Diagnosis of Chlamydia trachomatis

Samples with reads classified as C. trachomatis in the microbiota sequencing were additionally tested by a specific PCR test to prove infection with C. trachomatis (LightMix® Kit C. trachomatis, TIB MOLBIOL) following the manufacturer’s instructions.

Identification of bacterial taxa associated with C. trachomatis-positive samples

We performed an indicator species analysis using the R package indicspecies36 for each region separately to identify bacterial taxa which associate with C. trachomatis infection with infection status as grouping variable.

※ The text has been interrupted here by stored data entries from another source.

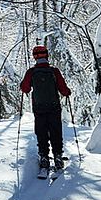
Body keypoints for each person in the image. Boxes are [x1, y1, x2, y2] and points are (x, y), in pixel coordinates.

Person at [20, 45, 71, 173]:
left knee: (41, 132)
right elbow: (63, 90)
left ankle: (44, 157)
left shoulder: (31, 72)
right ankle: (58, 156)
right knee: (56, 132)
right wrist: (67, 92)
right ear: (47, 56)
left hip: (39, 109)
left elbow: (25, 88)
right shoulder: (54, 71)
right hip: (54, 107)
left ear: (34, 57)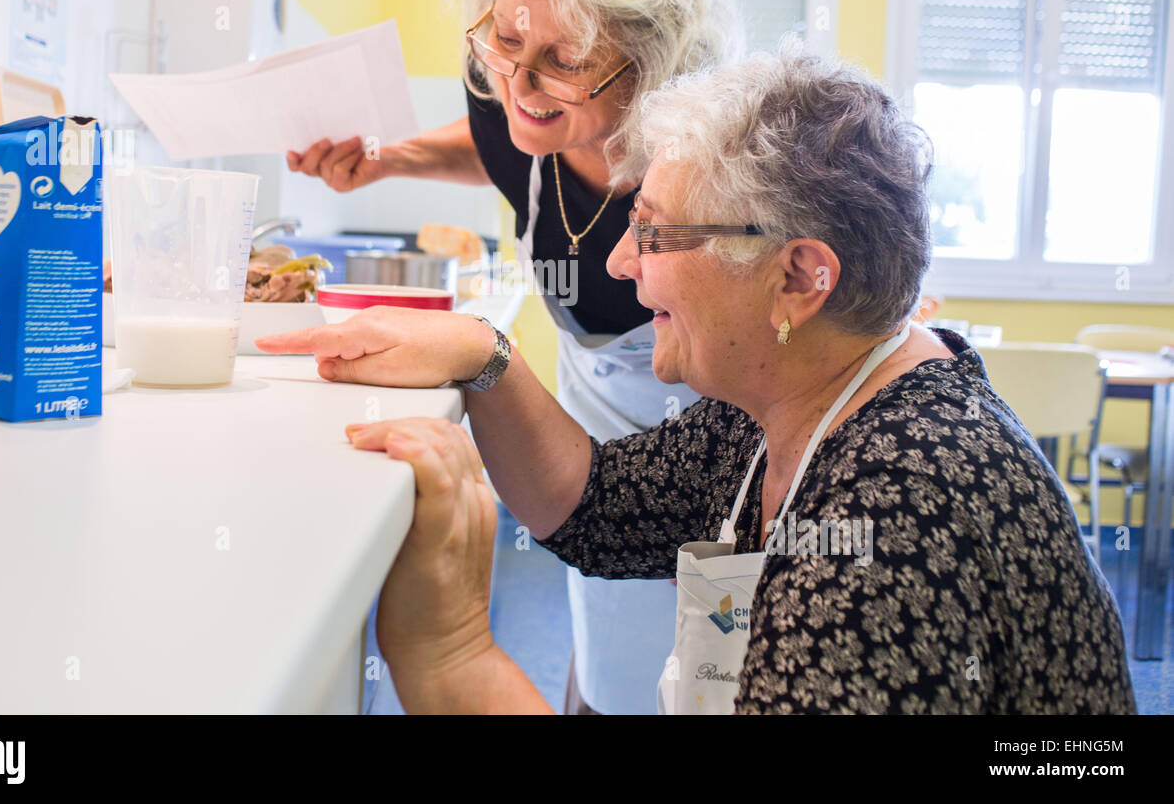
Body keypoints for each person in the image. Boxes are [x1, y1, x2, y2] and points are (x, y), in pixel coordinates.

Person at [260, 48, 1137, 713]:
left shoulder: (892, 521)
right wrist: (481, 354)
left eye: (656, 235)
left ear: (798, 276)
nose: (619, 261)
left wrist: (451, 655)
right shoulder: (804, 396)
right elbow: (597, 506)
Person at [284, 0, 737, 714]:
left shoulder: (709, 181)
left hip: (710, 457)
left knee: (696, 684)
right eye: (503, 41)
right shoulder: (510, 93)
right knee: (603, 654)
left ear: (649, 61)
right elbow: (501, 138)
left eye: (564, 62)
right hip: (588, 434)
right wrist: (397, 156)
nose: (519, 86)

Quantification of Gardnerella vaginalis

We quantified the abundance of G. vaginalis using qPCR by calculating number of bacteria within a sample using a standard curve generated from a serial dilution with known colony forming units corresponding to DNA-content. The primer sequences used were taken from elsewhere37 (forward primer sequence: CGCATCTGCTAAGGATGTTG; reverse primer sequence: CAGCAATCTTTTCGCCAACT).

Data availability

The datasets analyzed during the current study are available at the European Nucleotide Archive (ENA) with the accession number PRJEB23508.